(TEXT)
Condition variable with futex

Ten years ago (okay, actually nine years and a few months at the time of writing), the only holdout among major general-purpose operating systems gained support for condition variables with the release of Windows Vista. Five years later, the ISO C and ISO C++ standards also defined condition variables, making them the de jure standard low-level primitive for thread synchronization, alongside mutual exclusion locks (mutex).

Sometimes though, you need to reimplement them.

Condition variable

The basic functionality of condition variables is well understood and supported. There are three operations:

Atomically unlock a mutex and go to sleep (with an optional time-out). Relock the mutex when woken up.
Wake one sleeping thread up.
Wake all sleeping threads up.

Differences

However the devil is in the details. There are a number of subtle differences and features in the different implementations of condition variables, notably (non-exhaustive list):

Possibility of initialization failure, abort, or warranty of success.
Support for static initialization.
Destruction being necessary to avoid leaking resources, provided as a no-op or sanity check or not provided at all.
Absolute time-out, relative time-out or both.
If absolute time-out are supported, which reference clock(s) are supported.
If applicable, which reference clock(s) is used for statically initialized condition variables.
Preservation of thread priorities.
Support for inter-process "shared" condition variables.
Support for (deferred) thread cancellation, or equivalent.

POSIX threads

POSIX threads allow for initialization failure (and in principles, even run-time usage failure), and requires explicit destruction of dynamically allocated condition variables. This results in needlessly intricate error handling code. More often than not, the error paths are poorly tested or completely untested and riddled with bugs.

POSIX also has the disadvantage, for historical/compatibility reasons, of using the real-time clock (CLOCK_REALTIME) by default. In most use cases involving time-outs, this is undesirable. The real-time clock is subject to warping, when it is adjusted manually or with NTP, invalidating timestamp values in running threads. The more useful monotonic clock (CLOCK_MONOTONIC) is available as a non-default choice, Yet it cannot be used for statically allocated condition variable.

Windows

On Windows, initialization cannot fail and destruction is implicit. This simplifies the code by not introducing error cases. On the downside, there is no support for cancellation, which does not exist on Windows (and condition variable waiting is not alertable). Also, in the odd cases where they are actually necessary, wall clock time-outs are not supported.

ISO C11

I have heard the argument that C11 support for threads and synchronization primitives was so bad as to be useless. That might be (just slightly) excessive. For one thing, the additions of a concurrent memory model (even if it is allegedly very imperfect), and of atomic operations are very welcome in my opinion. And in all due fairness, the standard authors presumably intended to design the standard according to the lowest common denominator of all existing implementations.

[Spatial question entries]
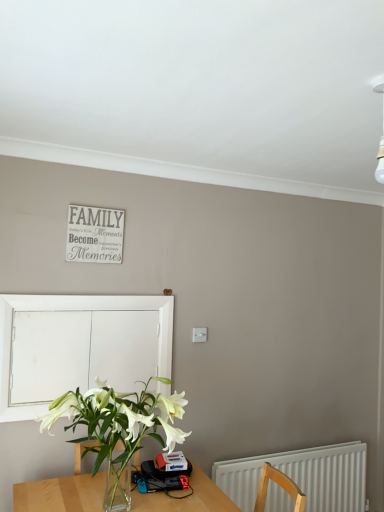
Question: Is white matte signboard at upper center in front of or behind white plastic radiator at lower right in the image?

Choices:
 (A) behind
 (B) front

Answer: (B)

Question: Based on their sizes in the image, would you say white matte signboard at upper center is bigger or smaller than white plastic radiator at lower right?

Choices:
 (A) small
 (B) big

Answer: (A)

Question: Which of these objects is positioned farthest from the white matte window screen at left?

Choices:
 (A) white matte signboard at upper center
 (B) white plastic radiator at lower right

Answer: (B)

Question: Estimate the real-world distances between objects in this image. Which object is closer to the white plastic radiator at lower right?

Choices:
 (A) white matte signboard at upper center
 (B) white matte window screen at left

Answer: (B)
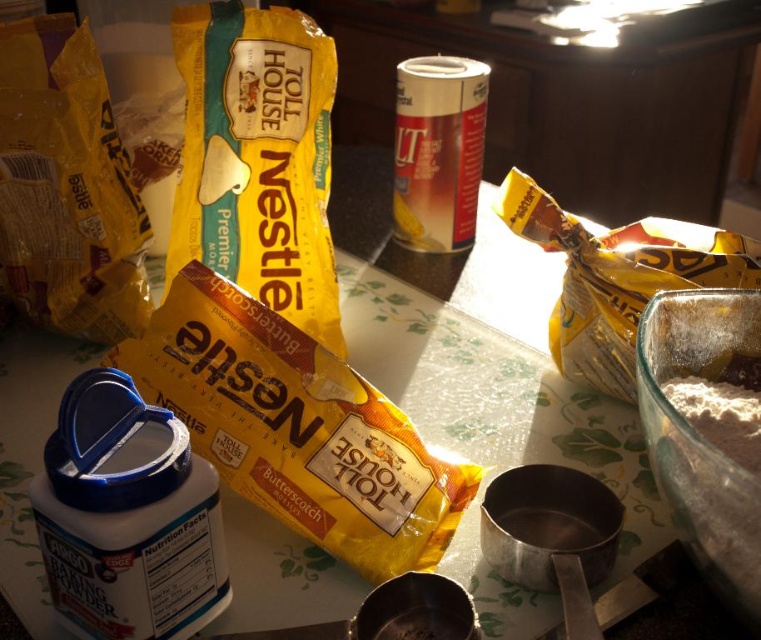
Which is in front, point (158, 358) or point (651, 246)?

Point (158, 358) is more forward.

The image size is (761, 640). Identify the location of yellow matte plastic bag of nestle toll house butterscotch at center. (295, 428).

Which is above, yellow matte plastic bag of nestle toll house premier butter at center or butterscotch candy at upper right?

yellow matte plastic bag of nestle toll house premier butter at center is above.

Can you confirm if yellow matte plastic bag of nestle toll house premier butter at center is bigger than butterscotch candy at upper right?

Incorrect, yellow matte plastic bag of nestle toll house premier butter at center is not larger than butterscotch candy at upper right.

Is point (311, 106) positioned in front of point (543, 236)?

No, it is behind (543, 236).

This screenshot has width=761, height=640. I want to click on yellow matte plastic bag of nestle toll house premier butter at center, so click(x=256, y=157).

Looking at this image, between yellow matte plastic bag of nestle toll house butterscotch at center and metallic silver can at center, which one has more height?

With more height is metallic silver can at center.

From the picture: Does yellow matte plastic bag of nestle toll house butterscotch at center appear on the right side of metallic silver can at center?

No, yellow matte plastic bag of nestle toll house butterscotch at center is not to the right of metallic silver can at center.

Is point (240, 432) positioned behind point (395, 173)?

No, (240, 432) is closer to viewer.

Where is `yellow matte plastic bag of nestle toll house butterscotch at center`? yellow matte plastic bag of nestle toll house butterscotch at center is located at coordinates (295, 428).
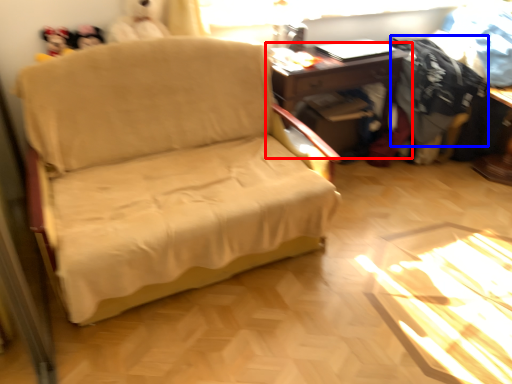
Question: Among these objects, which one is nearest to the camera, table (highlighted by a red box) or clothing (highlighted by a blue box)?

Choices:
 (A) table
 (B) clothing

Answer: (A)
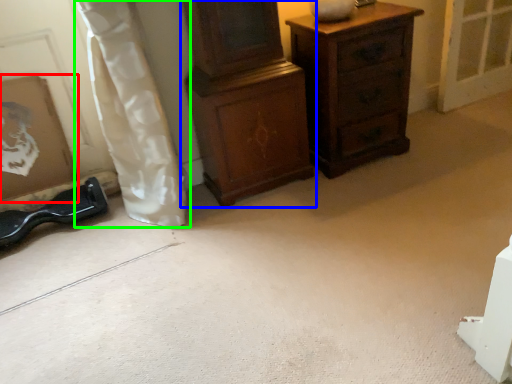
Question: Which object is the farthest from picture frame (highlighted by a red box)? Choose among these: chest of drawers (highlighted by a blue box) or curtain (highlighted by a green box).

Choices:
 (A) chest of drawers
 (B) curtain

Answer: (A)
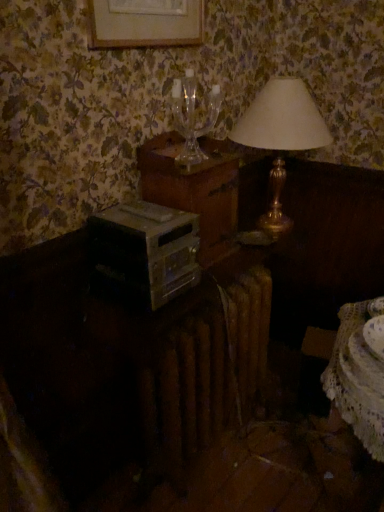
Question: Is white lace table at lower right shorter than transparent glass wine glass at upper center?

Choices:
 (A) yes
 (B) no

Answer: (A)

Question: Is white lace table at lower right completely or partially outside of transparent glass wine glass at upper center?

Choices:
 (A) no
 (B) yes

Answer: (B)

Question: Is white lace table at lower right aimed at transparent glass wine glass at upper center?

Choices:
 (A) no
 (B) yes

Answer: (A)

Question: From a real-world perspective, does white lace table at lower right stand above transparent glass wine glass at upper center?

Choices:
 (A) no
 (B) yes

Answer: (A)

Question: From the image's perspective, does white lace table at lower right appear higher than transparent glass wine glass at upper center?

Choices:
 (A) no
 (B) yes

Answer: (A)

Question: Considering their positions, is white lace table at lower right located in front of or behind wooden nightstand at center?

Choices:
 (A) front
 (B) behind

Answer: (A)

Question: Would you say white lace table at lower right is to the left or to the right of wooden nightstand at center in the picture?

Choices:
 (A) left
 (B) right

Answer: (B)

Question: From a real-world perspective, is white lace table at lower right positioned above or below wooden nightstand at center?

Choices:
 (A) above
 (B) below

Answer: (B)

Question: Would you say white lace table at lower right is inside or outside wooden nightstand at center?

Choices:
 (A) inside
 (B) outside

Answer: (B)

Question: In the image, is white lace table at lower right positioned in front of or behind transparent glass wine glass at upper center?

Choices:
 (A) front
 (B) behind

Answer: (A)

Question: Visually, is white lace table at lower right positioned to the left or to the right of transparent glass wine glass at upper center?

Choices:
 (A) right
 (B) left

Answer: (A)

Question: Considering the positions of white lace table at lower right and transparent glass wine glass at upper center in the image, is white lace table at lower right bigger or smaller than transparent glass wine glass at upper center?

Choices:
 (A) small
 (B) big

Answer: (A)

Question: From the image's perspective, is white lace table at lower right located above or below transparent glass wine glass at upper center?

Choices:
 (A) above
 (B) below

Answer: (B)

Question: Visually, is transparent glass wine glass at upper center positioned to the left or to the right of wooden nightstand at center?

Choices:
 (A) right
 (B) left

Answer: (B)

Question: From the image's perspective, is transparent glass wine glass at upper center positioned above or below wooden nightstand at center?

Choices:
 (A) above
 (B) below

Answer: (A)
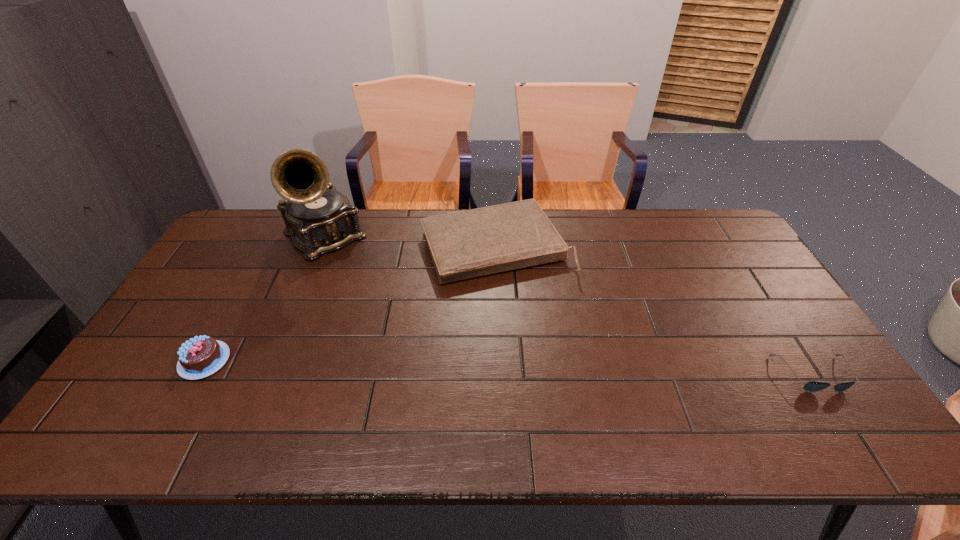
What are the coordinates of `vacant area that lies between the third object from left to right and the chocolate cake` in the screenshot? It's located at (349, 304).

This screenshot has width=960, height=540. What are the coordinates of `vacant area that lies between the shortest object and the chocolate cake` in the screenshot? It's located at (509, 367).

Find the location of a particular element. This screenshot has height=540, width=960. blank region between the phonograph record and the rightmost object is located at coordinates pyautogui.click(x=568, y=306).

The height and width of the screenshot is (540, 960). I want to click on free spot between the third object from left to right and the chocolate cake, so click(349, 304).

I want to click on free space that is in between the tallest object and the paperback book, so click(x=410, y=242).

You are a GUI agent. You are given a task and a screenshot of the screen. Output one action in this format:
    pyautogui.click(x=<x>, y=<y>)
    Task: Click on the vacant area that lies between the chocolate cake and the phonograph record
    
    Given the screenshot: What is the action you would take?
    pyautogui.click(x=264, y=299)

You are a GUI agent. You are given a task and a screenshot of the screen. Output one action in this format:
    pyautogui.click(x=<x>, y=<y>)
    Task: Click on the closest object relative to the sunglasses
    
    Given the screenshot: What is the action you would take?
    pyautogui.click(x=472, y=243)

Identify the location of object that can be found as the third closest to the third object from left to right. This screenshot has width=960, height=540. (812, 386).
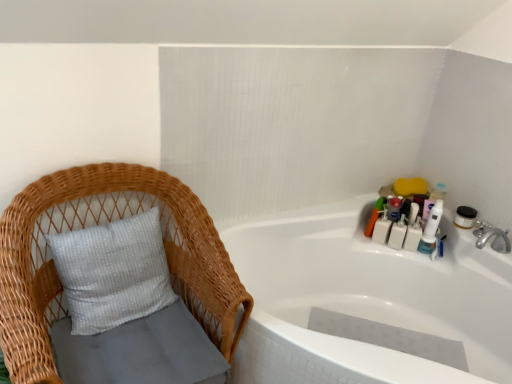
Question: Considering the relative positions of woven wood chair at left and matte plastic toothbrush at upper right, the sixth toiletry when ordered from right to left, in the image provided, is woven wood chair at left to the left or to the right of matte plastic toothbrush at upper right, the sixth toiletry when ordered from right to left,?

Choices:
 (A) left
 (B) right

Answer: (A)

Question: Is woven wood chair at left spatially inside matte plastic toothbrush at upper right, the sixth toiletry when ordered from right to left, or outside of it?

Choices:
 (A) inside
 (B) outside

Answer: (B)

Question: Which of these objects is positioned farthest from the white glossy bathtub at upper right?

(WORK TO DO)
**a)** In the article on condition variables, which clock does POSIX use by default?
**b)** Resume the article on condition variables, picking up after its final sentence.
The data are drawn from a source other than the article on condition variables.

(EXPECTED OUTPUTS)
**a)** The real-time clock (CLOCK_REALTIME).

**b)**
That being said, the C11 condition variables are indeed very limited. Static initialization is impossible, which is peremptory is many scenarii. As far as I can tell though, the worst default is probably the use of absolute time-outs using the TIME_UTC wall clock. That makes all time-out subject to the time warping problem, and prevents writing correct code in most cases involving time-outs.

So what is this about?

This is about how to (re)implement condition variables with a lower-level primitive. That primitive happens to exist on the two most common general purpose operating system kernels (I believe):

Linux (including Android, GNU/Linux and other variants), and
Microsoft Windows.

I did that because I was discontent with the existing implementation on certain operating systems (strong hint which ones right above), and also because I was curious.

Futex

In general, thread synchronization primitives requires userspace programs to invoke system calls (or perform a context switch if threads are implemented in userspace). The system call is fundamentally unavoidable for putting a thread to sleep while waiting for another thread, or to wake up a another thread out of sleep. But for better performances, atomic operations are used on the fast path to avoid system calls.
For instance, acquiring a uncontended lock does not require a system call, at least no intrinsically. Releasing a lock that no other threads are waiting for, likewise.

The futex is the solution to this problem that was introduced in Linux, in 2003 to support for POSIX threads natively and efficiently (older solutions to that problem exists, e.g. on BeOS). Futex originally means fast userspace mutex, but the mechanism is used for all those synchronization primitives that involve waiting and waking, including condition variables. That is to say all primitives other than atomic operations, and those based on atomic operations only, such as spin locks.

The concept is now also implemented on Windows nearly identically (more on that below) though it is not named in the documentation.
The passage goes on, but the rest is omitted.